# Custom Gator lure..Bahama Lures



## PorknBeans (Nov 21, 2007)

I contacted Alan Wardle at Bahama Lures and he was able to do a custom UF lure i wanted done as a gift for a family friend. I provided the eyes that i cut off a keychain and he did the rest after we worked out a design and colors! i was VERY impressed with the level of customer service he provided and the quality of these lures. :thumbup::thumbup:


----------



## Scruggspc (Mar 20, 2013)

That's one good looking lure.


----------



## Captain Woody Woods (Oct 2, 2007)

Great gift. Don't be surprised if that lure never touches the water.

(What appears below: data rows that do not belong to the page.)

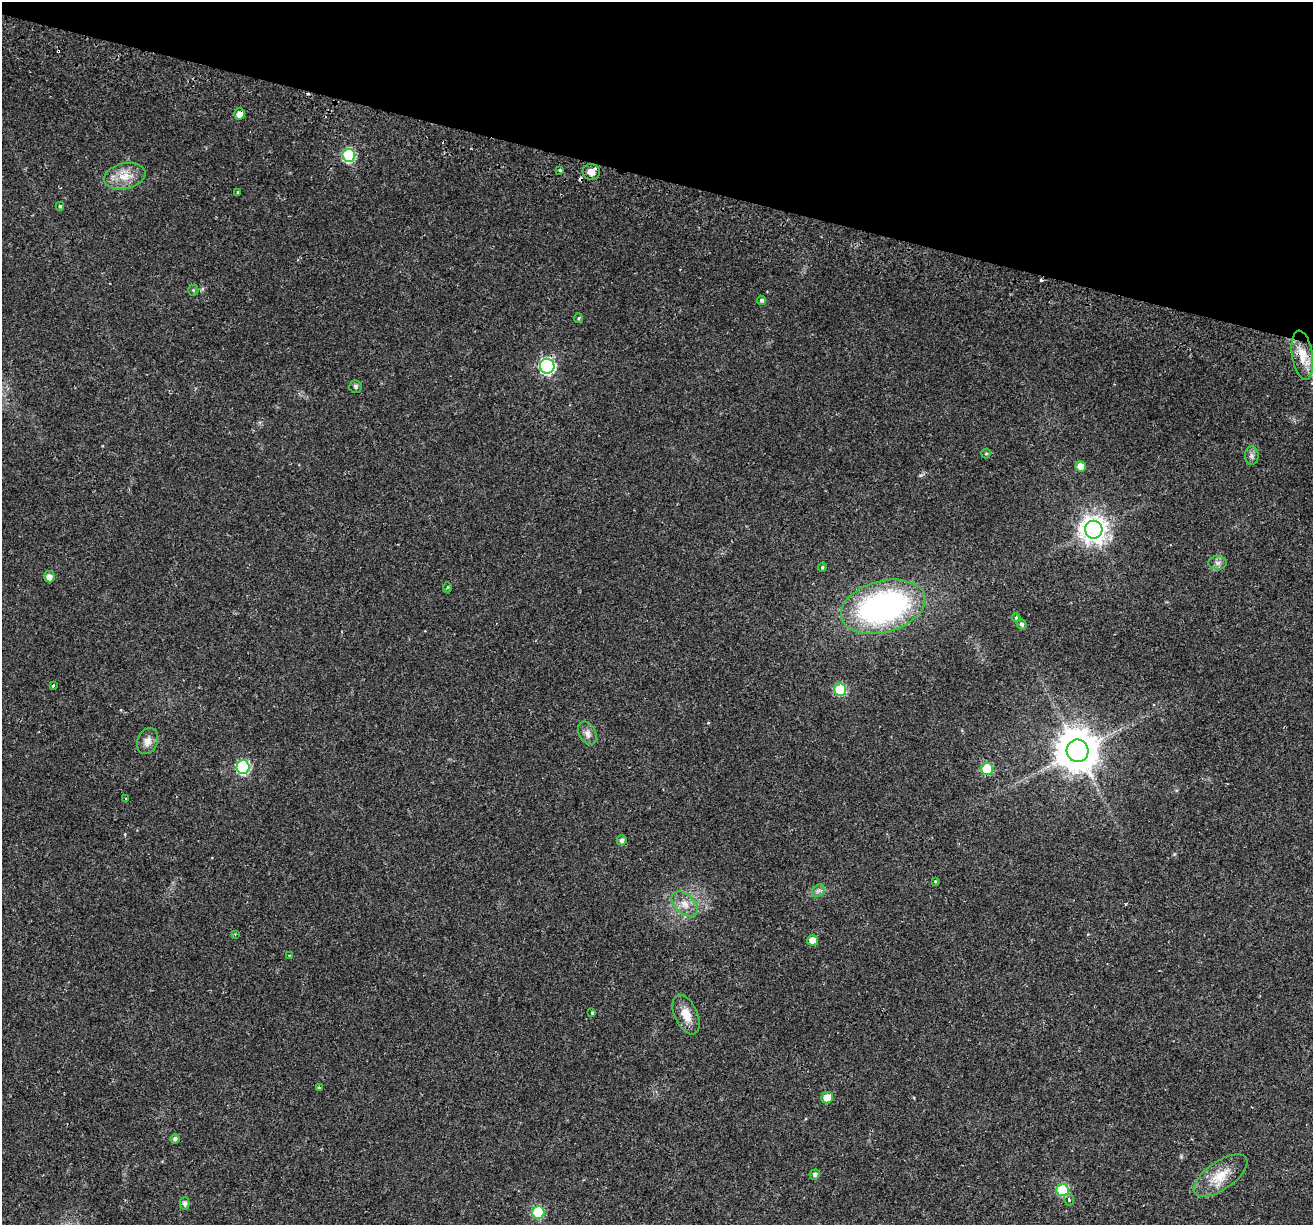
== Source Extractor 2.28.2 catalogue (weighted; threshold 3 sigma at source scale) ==
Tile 2 of 4 x 4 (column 2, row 1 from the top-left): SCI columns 1388-2698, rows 4025-5247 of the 5386 x 5541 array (HDU 1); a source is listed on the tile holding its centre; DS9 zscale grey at full resolution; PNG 1315 x 1227 px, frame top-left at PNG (2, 2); each listed source drawn as its Kron ellipse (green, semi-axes under 4 px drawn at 4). Shown black and unused: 15% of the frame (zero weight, under 2 of 3 exposures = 5% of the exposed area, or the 3 px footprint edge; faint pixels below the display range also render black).
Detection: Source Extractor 2.28.2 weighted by HDU 2 'WHT'; one run over the whole footprint, this tile lists its part. Background 0.021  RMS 0.003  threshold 0.0135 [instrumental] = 3 sigma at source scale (4.5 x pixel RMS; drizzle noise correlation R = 1.50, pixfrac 1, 0.0396/0.0396 arcsec/px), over >= 5 px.
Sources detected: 58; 8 cosmic-ray / hot-pixel residue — neither listed nor drawn; the other 50 listed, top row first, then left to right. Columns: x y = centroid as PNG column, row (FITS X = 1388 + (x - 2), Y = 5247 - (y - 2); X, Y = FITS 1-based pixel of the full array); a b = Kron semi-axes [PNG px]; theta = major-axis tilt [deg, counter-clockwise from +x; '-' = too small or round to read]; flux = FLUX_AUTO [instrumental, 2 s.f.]
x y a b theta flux
240 114 5 5 - 2.8
349 155 6 6 - 33
560 170 3 3 - 0.77
591 172 9 8 - 2.3
125 176 21 12 12 5
237 192 4 3 - 1.2
60 206 4 3 - 0.45
193 290 5 5 - 0.4
762 300 5 4 - 0.7
578 318 5 4 - 0.39
1302 355 25 10 -81 5.3
547 366 7 7 - 62
355 387 6 6 - 0.66
986 454 5 4 - 0.41
1252 456 9 7 -89 0.97
1081 466 5 5 - 3.3
1094 530 9 8 - 300
1217 563 9 6 -1 1.1
822 567 4 3 - 0.39
49 577 5 5 - 1.9
447 587 5 3 - 0.32
883 607 43 25 15 74
1016 618 4 4 - 0.37
1022 624 5 4 - 0.71
53 686 3 3 - 0.32
840 690 6 6 - 17
587 733 12 8 -60 1.6
147 741 13 10 67 2.2
1077 751 11 11 - 900
243 767 7 6 - 38
987 769 6 6 - 14
125 799 3 3 - 0.37
622 840 5 5 - 0.87
935 881 4 4 - 0.25
818 891 7 5 44 0.85
685 904 15 9 -43 3
235 934 3 3 - 0.28
813 940 5 5 - 3.1
289 955 3 2 - 0.22
592 1013 4 3 - 0.49
686 1015 21 11 -65 4.3
319 1088 4 3 - 0.66
827 1098 6 5 - 4
175 1139 4 4 - 0.89
815 1174 5 5 - 0.77
1221 1176 31 14 35 6.9
1063 1190 6 6 - 22
1069 1200 6 4 -73 0.63
185 1203 6 5 - 0.91
538 1212 6 6 - 21
Overlapping masked pixels (flux is a lower limit): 1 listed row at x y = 240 114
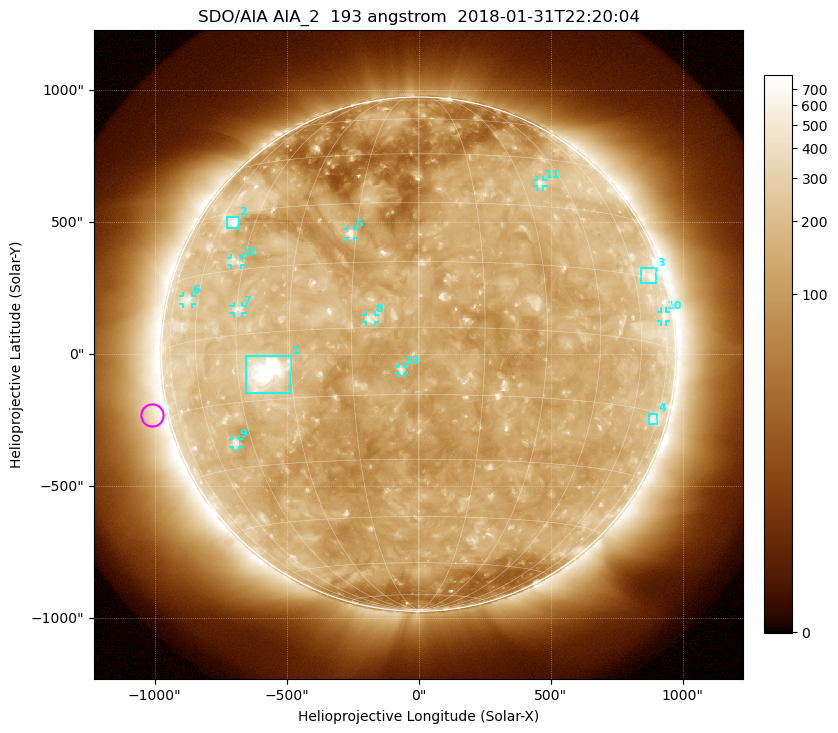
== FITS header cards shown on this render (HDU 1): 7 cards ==
TELESCOP= 'SDO/AIA'
INSTRUME= 'AIA_2'
WAVELNTH=                  193
WAVEUNIT= 'angstrom'
DATE-OBS= '2018-01-31T22:20:04.85'
CTYPE1  = 'HPLN-TAN'
CTYPE2  = 'HPLT-TAN'

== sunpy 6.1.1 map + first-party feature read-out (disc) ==
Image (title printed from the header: SDO/AIA AIA_2  193 angstrom  2018-01-31T22:20:04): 1024 x 1024 px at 2.4 arcsec/px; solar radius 974 arcsec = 406 px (full disc in frame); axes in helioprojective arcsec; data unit not stated in the header (colour bar unlabelled)
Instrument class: DISC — disc imager (sunpy class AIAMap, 193 A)
Bright regions (active regions / flare kernels): reference = the median radial profile (limb darkening/brightening removed); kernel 9 px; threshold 5 sigma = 263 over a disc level ~138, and >= 1.15x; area >= 12 px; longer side >= 10 px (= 24 arcsec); searched inside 0.97 R_sun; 13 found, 13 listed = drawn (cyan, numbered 1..; 9 of them under ~33 arcsec drawn as corner ticks so the feature stays visible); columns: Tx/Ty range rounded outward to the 5 arcsec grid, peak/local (2 s.f.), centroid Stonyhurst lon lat
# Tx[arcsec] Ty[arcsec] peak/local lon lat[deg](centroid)
1 -655..-485 -150..-5 17 -37 -9
2 -725..-680 475..520 7.3 -54 +27
3 840..900 270..330 3.6 +69 +16
4 870..905 -265..-225 4 +72 -17
5 -270..-245 440..475 5.5 -16 +22
6 -895..-860 190..220 3.3 -66 +10
7 -700..-665 155..185 3.8 -45 +6
8 -200..-165 120..150 3.8 -11 +2
9 -705..-680 -350..-320 4.2 -51 -24
10 920..935 125..160 3.7 +73 +7
11 445..475 635..660 4 +36 +37
12 -710..-675 335..365 3.2 -48 +17
13 -75..-55 -75..-45 4.2 -4 -10
Off-limb structures (1.02-1.3 R_sun): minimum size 162 px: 7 found; the strongest spans PA ~60..140 deg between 1.02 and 1.3 R_sun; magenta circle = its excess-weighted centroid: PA ~105 deg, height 1.06 R_sun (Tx ~-1010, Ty ~-230 arcsec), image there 1.9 x the reference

Alan is a great guy and a gifted lure maker.


----------



## samoajoe (Dec 28, 2010)

Is it football season yet??? This was my attempt, not nearly as a quality piece as your customized Bahama Lure.


----------



## eddiem84 (Nov 3, 2010)

samoajoe said:


> Is it football season yet??? This was my attempt, not nearly as a quality piece as your customized Bahama Lure.


Nobody could make a quality lure with that on it!


----------



## samoajoe (Dec 28, 2010)

eddiem84 said:


> Nobody could make a quality lure with that on it!


Give it a year or two and it will be in contention for the Grand Championship.


----------



## RollTider (Jun 30, 2011)

Pork, about how much did it cost? Great gift idea


----------



## PorknBeans (Nov 21, 2007)

$60 including 8 for shipping I'm sure it'd be a bit more for a bigger lure...the eyes on that one are 3/4"


----------



## mjg21 (Sep 5, 2012)

eddiem84 said:


> Nobody could make a quality lure with that on it!


+1. Lol it's almost here


----------



## Eastern Tackle (Jul 6, 2009)

Keel weighted and ready to catch. I would pull it.


----------



## PorknBeans (Nov 21, 2007)

Me too! I hope they do


----------